WHAT THE EXERCISE ASKS:
Scan the material below for the string "evenodd". Report every line that has it.

RECORDS FOR THE TASK:
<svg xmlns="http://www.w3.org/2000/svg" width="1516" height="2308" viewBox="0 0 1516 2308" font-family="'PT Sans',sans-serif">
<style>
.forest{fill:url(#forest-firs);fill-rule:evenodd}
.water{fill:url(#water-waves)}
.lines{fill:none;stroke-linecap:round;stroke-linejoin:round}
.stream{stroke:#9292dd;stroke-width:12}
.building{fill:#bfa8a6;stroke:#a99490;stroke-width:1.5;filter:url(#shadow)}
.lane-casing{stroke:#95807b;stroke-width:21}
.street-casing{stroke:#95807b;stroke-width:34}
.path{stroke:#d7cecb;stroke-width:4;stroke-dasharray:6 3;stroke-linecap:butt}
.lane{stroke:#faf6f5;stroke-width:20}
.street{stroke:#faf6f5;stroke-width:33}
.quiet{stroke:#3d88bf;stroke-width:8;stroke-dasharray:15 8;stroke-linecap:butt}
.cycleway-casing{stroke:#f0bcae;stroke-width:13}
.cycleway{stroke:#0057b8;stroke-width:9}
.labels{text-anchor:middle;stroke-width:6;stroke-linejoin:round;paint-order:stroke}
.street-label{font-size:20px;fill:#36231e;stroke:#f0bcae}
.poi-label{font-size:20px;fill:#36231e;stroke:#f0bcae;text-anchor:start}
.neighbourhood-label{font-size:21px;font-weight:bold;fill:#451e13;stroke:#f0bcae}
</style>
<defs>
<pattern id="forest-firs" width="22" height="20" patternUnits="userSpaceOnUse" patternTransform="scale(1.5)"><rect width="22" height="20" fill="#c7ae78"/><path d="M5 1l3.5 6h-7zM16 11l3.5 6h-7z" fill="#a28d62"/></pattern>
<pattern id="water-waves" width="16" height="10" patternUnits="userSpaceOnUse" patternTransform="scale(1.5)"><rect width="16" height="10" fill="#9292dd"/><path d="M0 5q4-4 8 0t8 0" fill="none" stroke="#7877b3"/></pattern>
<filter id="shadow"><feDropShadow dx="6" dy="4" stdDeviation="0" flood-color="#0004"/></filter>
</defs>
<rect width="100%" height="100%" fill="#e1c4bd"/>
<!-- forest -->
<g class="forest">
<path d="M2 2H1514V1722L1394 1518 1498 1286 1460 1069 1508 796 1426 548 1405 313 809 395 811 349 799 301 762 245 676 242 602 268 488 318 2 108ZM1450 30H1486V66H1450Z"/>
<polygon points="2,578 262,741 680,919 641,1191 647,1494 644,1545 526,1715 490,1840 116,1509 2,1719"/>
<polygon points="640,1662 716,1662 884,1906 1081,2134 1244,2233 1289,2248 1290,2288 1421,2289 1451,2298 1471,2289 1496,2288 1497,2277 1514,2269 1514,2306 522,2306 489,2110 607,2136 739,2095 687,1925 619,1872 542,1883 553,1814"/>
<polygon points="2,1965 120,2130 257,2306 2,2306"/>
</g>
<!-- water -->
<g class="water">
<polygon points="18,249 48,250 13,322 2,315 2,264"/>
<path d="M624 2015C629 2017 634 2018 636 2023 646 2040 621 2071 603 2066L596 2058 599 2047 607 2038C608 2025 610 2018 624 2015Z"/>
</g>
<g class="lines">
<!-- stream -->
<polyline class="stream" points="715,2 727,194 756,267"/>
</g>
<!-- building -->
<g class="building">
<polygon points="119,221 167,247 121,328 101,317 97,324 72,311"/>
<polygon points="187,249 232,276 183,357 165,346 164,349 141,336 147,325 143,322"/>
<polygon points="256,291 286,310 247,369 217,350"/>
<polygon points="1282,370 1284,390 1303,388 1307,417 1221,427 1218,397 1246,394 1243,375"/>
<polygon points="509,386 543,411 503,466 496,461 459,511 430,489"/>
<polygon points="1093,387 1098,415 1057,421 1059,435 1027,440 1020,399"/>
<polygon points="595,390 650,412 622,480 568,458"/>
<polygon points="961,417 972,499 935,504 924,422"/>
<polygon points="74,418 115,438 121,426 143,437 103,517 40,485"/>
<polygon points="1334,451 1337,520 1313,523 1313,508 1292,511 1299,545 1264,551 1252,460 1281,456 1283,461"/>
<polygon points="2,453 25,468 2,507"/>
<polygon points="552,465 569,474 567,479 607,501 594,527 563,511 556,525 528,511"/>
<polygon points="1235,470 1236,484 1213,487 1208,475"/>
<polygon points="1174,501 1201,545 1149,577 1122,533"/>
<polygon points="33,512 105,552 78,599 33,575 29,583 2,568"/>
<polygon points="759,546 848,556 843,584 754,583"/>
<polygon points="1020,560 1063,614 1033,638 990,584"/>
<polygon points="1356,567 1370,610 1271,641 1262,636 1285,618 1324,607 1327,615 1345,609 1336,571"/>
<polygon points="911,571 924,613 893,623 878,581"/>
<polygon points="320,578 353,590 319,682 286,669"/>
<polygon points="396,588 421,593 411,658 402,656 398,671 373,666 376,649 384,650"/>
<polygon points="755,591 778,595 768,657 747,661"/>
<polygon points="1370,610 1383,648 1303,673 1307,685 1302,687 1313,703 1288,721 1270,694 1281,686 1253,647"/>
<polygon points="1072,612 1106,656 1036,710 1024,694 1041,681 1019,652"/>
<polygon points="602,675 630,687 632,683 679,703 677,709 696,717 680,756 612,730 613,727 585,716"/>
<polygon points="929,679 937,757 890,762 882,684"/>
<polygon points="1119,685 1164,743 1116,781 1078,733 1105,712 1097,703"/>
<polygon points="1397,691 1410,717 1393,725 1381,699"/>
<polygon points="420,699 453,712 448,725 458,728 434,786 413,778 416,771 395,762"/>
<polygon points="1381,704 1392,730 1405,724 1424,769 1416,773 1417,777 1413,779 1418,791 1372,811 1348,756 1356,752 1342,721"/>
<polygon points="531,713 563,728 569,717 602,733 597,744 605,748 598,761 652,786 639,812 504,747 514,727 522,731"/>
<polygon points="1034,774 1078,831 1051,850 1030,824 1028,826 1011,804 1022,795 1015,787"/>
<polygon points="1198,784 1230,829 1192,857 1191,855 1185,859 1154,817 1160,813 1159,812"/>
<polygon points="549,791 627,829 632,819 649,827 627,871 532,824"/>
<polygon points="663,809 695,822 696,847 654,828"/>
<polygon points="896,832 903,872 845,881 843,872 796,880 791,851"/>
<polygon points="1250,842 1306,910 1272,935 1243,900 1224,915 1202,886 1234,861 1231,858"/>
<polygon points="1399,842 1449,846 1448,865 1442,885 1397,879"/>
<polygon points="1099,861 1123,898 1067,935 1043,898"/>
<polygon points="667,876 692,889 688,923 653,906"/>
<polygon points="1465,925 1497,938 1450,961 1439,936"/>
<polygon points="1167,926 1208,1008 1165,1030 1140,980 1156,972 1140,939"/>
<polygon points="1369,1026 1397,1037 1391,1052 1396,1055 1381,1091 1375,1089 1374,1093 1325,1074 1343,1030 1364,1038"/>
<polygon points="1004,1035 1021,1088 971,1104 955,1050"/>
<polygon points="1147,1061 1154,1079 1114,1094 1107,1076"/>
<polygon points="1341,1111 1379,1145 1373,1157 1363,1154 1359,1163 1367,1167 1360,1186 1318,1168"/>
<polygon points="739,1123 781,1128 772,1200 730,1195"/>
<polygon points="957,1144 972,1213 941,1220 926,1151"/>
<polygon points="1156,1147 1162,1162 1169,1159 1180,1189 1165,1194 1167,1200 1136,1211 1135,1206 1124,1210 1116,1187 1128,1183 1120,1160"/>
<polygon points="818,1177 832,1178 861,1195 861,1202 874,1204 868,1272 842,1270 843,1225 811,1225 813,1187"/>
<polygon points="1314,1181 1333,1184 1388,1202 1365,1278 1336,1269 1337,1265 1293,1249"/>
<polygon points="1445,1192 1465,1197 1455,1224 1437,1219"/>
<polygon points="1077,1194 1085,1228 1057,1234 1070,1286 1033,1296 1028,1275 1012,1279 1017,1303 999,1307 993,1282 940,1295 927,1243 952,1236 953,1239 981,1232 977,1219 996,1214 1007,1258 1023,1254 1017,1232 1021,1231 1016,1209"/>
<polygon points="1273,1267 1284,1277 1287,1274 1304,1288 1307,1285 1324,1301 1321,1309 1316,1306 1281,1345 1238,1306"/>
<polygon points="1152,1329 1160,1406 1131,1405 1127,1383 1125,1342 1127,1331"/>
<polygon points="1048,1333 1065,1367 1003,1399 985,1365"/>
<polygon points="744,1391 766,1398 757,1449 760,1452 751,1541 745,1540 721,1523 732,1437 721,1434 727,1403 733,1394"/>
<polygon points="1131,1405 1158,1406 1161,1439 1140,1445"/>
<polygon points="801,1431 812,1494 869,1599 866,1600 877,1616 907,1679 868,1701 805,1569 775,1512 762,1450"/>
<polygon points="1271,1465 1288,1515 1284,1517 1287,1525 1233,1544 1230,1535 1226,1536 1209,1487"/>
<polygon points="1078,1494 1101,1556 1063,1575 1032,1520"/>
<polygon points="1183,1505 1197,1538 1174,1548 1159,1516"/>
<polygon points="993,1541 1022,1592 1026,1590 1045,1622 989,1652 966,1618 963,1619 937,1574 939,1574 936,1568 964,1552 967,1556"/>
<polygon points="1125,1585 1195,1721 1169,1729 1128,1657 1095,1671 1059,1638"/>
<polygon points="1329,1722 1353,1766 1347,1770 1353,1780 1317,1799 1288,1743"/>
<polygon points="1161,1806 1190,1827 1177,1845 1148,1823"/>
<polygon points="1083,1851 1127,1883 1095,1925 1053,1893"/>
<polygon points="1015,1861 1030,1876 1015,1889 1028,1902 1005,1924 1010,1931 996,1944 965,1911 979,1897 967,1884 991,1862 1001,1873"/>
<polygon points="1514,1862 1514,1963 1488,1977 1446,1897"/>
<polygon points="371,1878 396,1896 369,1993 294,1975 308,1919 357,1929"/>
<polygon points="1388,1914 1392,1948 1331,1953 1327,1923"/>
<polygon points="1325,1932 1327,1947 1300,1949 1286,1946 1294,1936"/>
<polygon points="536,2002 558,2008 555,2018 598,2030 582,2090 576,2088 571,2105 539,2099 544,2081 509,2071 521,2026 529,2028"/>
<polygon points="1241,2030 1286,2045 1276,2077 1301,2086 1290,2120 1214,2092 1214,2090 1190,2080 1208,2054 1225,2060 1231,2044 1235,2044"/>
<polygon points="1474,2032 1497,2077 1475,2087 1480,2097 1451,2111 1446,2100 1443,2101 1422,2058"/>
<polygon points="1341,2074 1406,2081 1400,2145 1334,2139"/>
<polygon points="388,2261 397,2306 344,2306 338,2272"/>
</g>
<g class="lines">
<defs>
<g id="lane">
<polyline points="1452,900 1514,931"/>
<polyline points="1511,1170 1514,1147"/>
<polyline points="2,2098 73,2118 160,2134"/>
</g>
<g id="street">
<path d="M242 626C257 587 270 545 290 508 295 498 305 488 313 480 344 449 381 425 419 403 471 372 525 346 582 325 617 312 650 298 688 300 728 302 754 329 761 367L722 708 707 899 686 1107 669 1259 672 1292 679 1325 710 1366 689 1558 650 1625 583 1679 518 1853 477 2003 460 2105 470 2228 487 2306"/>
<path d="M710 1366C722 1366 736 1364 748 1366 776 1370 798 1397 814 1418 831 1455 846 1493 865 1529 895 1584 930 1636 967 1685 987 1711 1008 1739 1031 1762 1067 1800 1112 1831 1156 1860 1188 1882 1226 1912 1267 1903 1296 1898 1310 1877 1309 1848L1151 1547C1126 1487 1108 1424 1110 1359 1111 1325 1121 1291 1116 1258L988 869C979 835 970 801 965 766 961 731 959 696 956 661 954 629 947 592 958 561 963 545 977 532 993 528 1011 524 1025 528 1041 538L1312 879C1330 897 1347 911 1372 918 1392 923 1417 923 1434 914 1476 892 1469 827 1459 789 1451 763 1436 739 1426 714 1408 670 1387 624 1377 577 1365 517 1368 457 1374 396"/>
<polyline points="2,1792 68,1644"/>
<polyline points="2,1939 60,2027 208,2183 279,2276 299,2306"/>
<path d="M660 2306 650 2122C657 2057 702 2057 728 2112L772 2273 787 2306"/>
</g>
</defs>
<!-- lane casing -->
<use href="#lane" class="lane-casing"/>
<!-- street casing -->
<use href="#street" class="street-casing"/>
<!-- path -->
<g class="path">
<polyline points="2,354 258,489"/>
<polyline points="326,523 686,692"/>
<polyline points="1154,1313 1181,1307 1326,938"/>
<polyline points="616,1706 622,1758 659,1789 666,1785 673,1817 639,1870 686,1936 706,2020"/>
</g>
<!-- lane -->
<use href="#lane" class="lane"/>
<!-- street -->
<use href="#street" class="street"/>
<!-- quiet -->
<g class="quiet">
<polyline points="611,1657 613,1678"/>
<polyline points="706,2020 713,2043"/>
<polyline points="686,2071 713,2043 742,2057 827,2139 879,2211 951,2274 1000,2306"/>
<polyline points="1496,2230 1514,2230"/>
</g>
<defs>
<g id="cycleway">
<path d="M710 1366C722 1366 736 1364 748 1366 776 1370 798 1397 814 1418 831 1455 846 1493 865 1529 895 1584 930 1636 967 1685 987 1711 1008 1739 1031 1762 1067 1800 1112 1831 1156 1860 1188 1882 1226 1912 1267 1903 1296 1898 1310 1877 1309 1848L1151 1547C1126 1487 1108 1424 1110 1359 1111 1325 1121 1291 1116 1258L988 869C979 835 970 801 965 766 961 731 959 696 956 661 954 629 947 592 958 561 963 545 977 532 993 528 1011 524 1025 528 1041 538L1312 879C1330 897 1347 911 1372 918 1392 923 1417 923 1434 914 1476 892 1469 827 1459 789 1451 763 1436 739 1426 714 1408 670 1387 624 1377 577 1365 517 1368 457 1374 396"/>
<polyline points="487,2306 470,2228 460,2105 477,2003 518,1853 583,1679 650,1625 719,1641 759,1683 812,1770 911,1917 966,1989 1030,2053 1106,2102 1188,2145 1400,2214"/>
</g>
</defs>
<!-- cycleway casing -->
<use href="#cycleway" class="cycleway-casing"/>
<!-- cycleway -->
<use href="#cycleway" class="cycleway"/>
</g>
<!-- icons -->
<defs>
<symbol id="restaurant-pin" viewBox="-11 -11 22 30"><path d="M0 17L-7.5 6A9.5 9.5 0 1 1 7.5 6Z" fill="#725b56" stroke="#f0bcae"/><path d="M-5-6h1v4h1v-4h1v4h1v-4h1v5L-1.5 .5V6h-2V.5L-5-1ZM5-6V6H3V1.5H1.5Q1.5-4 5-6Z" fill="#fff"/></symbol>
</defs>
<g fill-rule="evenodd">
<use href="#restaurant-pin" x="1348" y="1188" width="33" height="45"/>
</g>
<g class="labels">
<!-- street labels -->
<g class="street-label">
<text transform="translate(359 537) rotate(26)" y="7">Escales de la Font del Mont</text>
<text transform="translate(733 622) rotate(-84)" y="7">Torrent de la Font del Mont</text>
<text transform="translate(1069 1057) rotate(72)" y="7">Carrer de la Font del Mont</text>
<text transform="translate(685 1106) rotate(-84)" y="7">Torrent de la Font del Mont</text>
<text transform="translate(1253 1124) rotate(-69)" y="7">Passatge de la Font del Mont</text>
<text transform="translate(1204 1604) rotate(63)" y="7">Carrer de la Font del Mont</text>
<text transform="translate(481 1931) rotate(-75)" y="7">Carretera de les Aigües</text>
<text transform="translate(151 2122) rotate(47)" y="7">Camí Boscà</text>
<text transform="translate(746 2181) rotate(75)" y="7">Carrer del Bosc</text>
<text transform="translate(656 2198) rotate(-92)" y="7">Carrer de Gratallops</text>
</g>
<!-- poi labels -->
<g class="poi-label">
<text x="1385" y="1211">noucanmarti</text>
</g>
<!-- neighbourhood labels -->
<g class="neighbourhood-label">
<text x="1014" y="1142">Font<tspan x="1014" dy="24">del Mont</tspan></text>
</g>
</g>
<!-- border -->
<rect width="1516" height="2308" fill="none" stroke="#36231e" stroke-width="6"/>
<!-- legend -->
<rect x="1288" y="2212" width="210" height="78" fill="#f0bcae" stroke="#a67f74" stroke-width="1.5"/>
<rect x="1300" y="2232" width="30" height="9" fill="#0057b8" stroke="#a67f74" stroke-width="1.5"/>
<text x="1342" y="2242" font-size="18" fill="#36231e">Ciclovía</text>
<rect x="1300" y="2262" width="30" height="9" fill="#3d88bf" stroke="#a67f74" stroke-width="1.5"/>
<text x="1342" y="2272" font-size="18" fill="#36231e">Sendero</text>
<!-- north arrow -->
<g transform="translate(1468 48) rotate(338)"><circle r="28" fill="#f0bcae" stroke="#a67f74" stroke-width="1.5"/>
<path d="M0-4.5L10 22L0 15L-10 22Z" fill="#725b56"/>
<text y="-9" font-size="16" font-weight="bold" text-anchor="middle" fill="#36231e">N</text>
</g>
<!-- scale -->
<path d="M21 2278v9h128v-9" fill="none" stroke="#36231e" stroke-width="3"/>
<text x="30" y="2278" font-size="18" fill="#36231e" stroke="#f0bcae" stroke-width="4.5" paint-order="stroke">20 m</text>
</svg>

REPLY:
.forest{fill:url(#forest-firs);fill-rule:evenodd}
<g fill-rule="evenodd">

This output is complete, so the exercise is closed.